Penjab, Éric Deschodt
Penjab, septembre 2016, 233 pages, 19 €
Ecrivain(s): Éric Deschodt Edition: Editions de Fallois
Les conséquences de la chute de Napoléon et de son exil à Sainte-Hélène ont provoqué le désespoir de ses soldats et officiers. Le capitaine Allard et le maréchal des logis Ventura, deux principaux personnages du roman d’Éric Deschodt, Penjab, vont aller chercher en Inde une sorte d’accomplissement qui est leur est dénié dans le cadre de la Sainte-Alliance qui dresse « les rois contre les peuples ». En effet, un autre empire ne cesse de s’étendre, il est situé au pied de l’Himalaya entre l’Hindoustan et l’Afghanistan. C’est l’empire Sikh du Penjab dirigé par Ranjit Singh, maharadjah de Lahore. Ces deux officiers, dont la curiosité intellectuelle est grande, vont se rejoindre pour parfaire l’organisation de l’armée de cet empire en pleine expansion. Mais qui sont-ils ? Pour le savoir, Allard et Ventura font appel à Baroud Singh Ahluwalia, un érudit local :
« Le mot Sikh vient du sanscrit. Il signifie “disciple”. Nous sommes les disciples du Guru Nanak, né au Penjab en 1469, fils d’un riche négociant. Le message tient en quatre mots : un seul Dieu, égalité, altruisme et tolérance (…) Sikh et altruiste sont synonymes. Le vrai Sikh n’agit que pour Dieu et pour son prochain. La paix est le bien suprême ».

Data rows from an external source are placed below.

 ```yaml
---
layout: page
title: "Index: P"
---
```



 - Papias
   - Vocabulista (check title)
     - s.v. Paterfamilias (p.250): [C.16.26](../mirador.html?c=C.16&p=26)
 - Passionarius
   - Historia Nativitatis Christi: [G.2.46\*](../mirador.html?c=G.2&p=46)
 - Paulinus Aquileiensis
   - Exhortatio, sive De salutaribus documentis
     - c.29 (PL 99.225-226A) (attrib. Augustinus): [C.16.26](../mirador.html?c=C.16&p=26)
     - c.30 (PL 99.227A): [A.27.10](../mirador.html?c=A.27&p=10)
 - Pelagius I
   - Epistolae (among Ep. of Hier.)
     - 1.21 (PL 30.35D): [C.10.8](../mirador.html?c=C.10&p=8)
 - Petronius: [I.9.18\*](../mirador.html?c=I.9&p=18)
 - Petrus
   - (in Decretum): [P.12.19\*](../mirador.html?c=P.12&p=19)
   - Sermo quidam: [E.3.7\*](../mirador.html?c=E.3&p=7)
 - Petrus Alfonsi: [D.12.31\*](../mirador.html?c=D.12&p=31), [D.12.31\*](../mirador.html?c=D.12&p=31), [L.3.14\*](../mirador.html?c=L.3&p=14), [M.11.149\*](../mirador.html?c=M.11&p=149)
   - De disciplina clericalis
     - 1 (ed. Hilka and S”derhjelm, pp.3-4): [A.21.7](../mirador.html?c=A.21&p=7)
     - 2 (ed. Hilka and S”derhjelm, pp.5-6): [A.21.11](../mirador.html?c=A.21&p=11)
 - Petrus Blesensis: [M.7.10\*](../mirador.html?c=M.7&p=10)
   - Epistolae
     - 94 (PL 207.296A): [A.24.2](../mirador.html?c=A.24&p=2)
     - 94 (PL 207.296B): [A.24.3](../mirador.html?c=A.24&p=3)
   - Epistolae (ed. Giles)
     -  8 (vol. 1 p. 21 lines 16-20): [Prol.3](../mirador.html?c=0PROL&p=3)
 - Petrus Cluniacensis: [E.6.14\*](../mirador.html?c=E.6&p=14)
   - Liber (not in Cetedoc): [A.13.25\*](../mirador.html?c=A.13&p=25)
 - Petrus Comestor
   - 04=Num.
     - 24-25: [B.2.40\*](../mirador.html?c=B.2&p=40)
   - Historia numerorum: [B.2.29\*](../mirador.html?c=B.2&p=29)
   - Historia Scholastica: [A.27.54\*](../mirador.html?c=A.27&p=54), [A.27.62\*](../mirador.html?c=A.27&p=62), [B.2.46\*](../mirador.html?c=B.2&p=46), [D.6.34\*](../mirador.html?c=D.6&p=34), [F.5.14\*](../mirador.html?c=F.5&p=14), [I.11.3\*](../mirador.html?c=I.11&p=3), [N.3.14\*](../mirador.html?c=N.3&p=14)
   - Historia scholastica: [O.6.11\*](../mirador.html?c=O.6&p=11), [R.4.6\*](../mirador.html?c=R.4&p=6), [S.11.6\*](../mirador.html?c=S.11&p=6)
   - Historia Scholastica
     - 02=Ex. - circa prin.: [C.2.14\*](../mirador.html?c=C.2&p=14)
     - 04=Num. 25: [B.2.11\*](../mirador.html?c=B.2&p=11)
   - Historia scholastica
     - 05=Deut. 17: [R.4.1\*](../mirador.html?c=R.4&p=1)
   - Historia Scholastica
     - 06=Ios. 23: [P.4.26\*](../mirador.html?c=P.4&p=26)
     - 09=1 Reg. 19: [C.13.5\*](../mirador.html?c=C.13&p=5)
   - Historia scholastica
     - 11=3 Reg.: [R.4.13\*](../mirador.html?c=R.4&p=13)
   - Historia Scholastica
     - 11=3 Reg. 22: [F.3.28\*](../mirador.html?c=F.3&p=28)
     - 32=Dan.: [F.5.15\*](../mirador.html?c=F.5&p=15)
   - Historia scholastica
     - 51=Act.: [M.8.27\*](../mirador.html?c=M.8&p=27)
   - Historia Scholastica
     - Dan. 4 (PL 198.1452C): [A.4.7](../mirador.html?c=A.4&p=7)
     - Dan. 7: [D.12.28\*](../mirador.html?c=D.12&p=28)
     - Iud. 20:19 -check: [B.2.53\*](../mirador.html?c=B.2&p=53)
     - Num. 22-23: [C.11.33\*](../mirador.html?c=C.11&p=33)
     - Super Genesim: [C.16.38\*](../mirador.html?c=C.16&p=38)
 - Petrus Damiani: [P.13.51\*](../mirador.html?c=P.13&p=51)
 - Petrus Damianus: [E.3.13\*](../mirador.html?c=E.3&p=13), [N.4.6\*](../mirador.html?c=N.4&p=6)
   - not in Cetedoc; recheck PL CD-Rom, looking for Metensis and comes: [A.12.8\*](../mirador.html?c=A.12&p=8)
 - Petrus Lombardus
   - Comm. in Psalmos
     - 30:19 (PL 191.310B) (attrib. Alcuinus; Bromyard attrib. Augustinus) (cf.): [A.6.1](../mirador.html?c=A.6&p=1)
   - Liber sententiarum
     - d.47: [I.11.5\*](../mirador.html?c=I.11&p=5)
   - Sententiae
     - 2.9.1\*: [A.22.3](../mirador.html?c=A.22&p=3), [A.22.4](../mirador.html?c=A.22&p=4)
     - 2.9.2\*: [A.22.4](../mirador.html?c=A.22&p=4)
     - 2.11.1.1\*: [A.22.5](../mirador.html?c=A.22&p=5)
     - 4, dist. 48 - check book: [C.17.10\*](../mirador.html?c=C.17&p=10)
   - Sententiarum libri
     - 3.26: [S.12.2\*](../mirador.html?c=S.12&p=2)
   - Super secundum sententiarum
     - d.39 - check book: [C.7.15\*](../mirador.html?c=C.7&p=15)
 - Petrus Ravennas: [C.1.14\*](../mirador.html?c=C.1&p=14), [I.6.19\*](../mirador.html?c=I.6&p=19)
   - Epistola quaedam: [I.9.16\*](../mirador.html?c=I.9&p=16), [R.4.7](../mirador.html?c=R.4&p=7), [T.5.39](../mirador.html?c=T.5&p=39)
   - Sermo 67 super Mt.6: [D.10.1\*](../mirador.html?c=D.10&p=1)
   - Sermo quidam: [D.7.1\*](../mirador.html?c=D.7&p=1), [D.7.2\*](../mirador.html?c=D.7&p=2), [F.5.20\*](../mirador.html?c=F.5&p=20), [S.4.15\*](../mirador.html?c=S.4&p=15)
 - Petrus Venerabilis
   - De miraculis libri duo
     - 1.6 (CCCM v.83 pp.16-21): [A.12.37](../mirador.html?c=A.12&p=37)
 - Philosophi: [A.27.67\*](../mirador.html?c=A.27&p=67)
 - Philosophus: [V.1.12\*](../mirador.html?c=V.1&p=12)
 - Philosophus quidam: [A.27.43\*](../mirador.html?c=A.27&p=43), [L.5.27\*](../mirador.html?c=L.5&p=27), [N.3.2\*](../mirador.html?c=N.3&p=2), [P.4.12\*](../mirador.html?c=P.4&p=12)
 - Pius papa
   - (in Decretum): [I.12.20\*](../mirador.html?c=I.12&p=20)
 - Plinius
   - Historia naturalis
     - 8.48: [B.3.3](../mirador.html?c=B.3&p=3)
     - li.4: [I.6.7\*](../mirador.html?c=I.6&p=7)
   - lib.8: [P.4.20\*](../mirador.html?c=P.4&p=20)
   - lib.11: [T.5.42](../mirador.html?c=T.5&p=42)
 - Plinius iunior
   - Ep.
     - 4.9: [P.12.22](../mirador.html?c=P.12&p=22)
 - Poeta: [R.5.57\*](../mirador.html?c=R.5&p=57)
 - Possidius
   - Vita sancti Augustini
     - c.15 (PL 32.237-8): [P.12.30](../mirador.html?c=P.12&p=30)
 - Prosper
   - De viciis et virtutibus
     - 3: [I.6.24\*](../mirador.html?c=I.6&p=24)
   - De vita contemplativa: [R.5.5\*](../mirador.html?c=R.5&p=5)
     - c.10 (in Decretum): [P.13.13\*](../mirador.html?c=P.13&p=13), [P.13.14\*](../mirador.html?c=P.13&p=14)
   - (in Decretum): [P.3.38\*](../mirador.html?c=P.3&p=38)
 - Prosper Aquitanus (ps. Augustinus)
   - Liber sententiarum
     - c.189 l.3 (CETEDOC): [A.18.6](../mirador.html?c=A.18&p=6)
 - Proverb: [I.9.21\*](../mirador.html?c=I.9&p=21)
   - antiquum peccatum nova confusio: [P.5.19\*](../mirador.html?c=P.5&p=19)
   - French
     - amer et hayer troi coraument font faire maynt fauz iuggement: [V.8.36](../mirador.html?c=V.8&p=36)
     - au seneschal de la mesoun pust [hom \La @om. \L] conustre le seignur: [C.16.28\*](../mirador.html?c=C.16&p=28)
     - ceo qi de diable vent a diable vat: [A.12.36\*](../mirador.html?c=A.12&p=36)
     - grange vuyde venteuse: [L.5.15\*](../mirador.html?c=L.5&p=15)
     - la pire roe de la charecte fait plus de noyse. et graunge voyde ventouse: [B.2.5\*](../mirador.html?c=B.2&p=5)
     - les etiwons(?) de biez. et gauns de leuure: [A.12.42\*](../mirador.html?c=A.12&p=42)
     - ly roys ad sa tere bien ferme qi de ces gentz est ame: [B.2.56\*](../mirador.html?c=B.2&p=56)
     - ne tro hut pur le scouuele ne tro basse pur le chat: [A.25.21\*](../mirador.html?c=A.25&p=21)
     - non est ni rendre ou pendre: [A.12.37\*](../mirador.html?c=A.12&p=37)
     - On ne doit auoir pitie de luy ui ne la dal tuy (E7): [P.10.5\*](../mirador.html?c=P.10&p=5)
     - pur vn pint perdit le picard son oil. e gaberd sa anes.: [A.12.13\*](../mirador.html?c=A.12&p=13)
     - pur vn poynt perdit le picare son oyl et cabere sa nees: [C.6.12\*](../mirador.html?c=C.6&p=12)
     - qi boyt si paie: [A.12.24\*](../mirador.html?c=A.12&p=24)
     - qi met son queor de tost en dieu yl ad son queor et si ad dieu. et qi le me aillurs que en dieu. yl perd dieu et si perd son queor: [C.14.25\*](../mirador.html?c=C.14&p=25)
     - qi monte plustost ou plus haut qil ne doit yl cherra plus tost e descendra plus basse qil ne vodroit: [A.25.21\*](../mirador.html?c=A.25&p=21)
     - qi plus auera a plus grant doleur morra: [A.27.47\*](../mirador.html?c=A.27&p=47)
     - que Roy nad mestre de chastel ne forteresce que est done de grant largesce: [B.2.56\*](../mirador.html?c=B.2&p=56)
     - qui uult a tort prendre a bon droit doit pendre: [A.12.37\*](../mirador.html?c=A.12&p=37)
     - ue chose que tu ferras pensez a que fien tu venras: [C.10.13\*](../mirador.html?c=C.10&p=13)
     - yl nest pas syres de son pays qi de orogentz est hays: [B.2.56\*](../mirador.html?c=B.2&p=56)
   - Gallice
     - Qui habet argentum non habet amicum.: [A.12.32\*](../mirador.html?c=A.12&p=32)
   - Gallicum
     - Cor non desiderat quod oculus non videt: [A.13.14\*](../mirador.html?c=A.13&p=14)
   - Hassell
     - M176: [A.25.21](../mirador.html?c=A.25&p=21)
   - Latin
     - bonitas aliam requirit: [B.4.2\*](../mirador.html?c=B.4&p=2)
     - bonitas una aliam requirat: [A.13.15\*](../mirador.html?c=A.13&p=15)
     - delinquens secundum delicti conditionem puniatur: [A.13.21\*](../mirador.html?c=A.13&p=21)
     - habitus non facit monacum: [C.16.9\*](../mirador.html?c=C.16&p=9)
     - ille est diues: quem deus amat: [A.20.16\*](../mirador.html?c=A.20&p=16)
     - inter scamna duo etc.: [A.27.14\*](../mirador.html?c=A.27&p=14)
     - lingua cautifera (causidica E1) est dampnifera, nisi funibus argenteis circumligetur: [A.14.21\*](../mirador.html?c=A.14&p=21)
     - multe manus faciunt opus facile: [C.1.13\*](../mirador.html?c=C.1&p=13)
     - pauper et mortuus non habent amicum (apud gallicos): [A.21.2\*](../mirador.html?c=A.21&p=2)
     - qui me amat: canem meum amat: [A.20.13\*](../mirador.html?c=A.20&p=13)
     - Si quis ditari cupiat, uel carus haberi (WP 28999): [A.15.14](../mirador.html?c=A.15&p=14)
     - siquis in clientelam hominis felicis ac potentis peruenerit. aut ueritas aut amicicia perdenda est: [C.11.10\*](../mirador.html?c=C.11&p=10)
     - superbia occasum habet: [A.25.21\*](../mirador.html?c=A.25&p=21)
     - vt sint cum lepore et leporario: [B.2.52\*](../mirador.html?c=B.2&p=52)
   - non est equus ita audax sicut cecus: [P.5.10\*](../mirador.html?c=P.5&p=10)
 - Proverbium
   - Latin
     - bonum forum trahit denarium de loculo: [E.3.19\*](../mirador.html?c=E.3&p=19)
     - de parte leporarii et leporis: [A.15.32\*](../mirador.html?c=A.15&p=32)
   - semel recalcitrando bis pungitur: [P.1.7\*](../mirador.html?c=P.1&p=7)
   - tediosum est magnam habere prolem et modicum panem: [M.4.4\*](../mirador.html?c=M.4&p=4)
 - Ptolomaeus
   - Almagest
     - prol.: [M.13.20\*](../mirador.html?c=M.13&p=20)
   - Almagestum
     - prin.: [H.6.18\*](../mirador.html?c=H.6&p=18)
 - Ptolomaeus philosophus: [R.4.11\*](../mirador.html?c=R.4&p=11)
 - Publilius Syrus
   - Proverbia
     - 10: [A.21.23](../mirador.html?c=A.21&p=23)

La réorganisation de l’armée de l’Empire Sikh se poursuit, Allard et Ventura reçoivent des renforts en la personne de Claude-Auguste Court et de Paolo Di Avitabile, également anciens de la Grande Armée. Ils ne se doutent pas encore qu’ils formeront le quatuor qui va transformer définitivement la puissance militaire du Penjab par le renforcement de l’artillerie. L’un des passages les plus significatifs du roman est celui où Ranjit Singh se pose la question de l’explication de la supériorité de l’Occident. Sans trouver de réponse convaincante ni définitive – il n’est pas un homme dogmatique : « Cette digression abandonnée pour ne pas y épuiser le reste de ses jours, il revenait au fond de la question : hégémonie et christianisme sont-ils liés ? La puissance matérielle dépend-elle du spirituel ? »
Le roman caractérise bien la situation de ces quatre idéalistes cherchant sur le continent indien une concrétisation de leurs aspirations : « Après 1815, ils refaisaient leur vie de manière à réduire autant que possible le gouffre qui séparait leurs grandes années de la misère présente en Europe. Misère morale, la seule qui compte ».
Beau roman, qui s’inscrit dans l’esprit des Trois Mousquetaires de Dumas. Il fait partager aussi, et c’est essentiel, les interférences et liens forts entre êtres humains issus de civilisations différentes.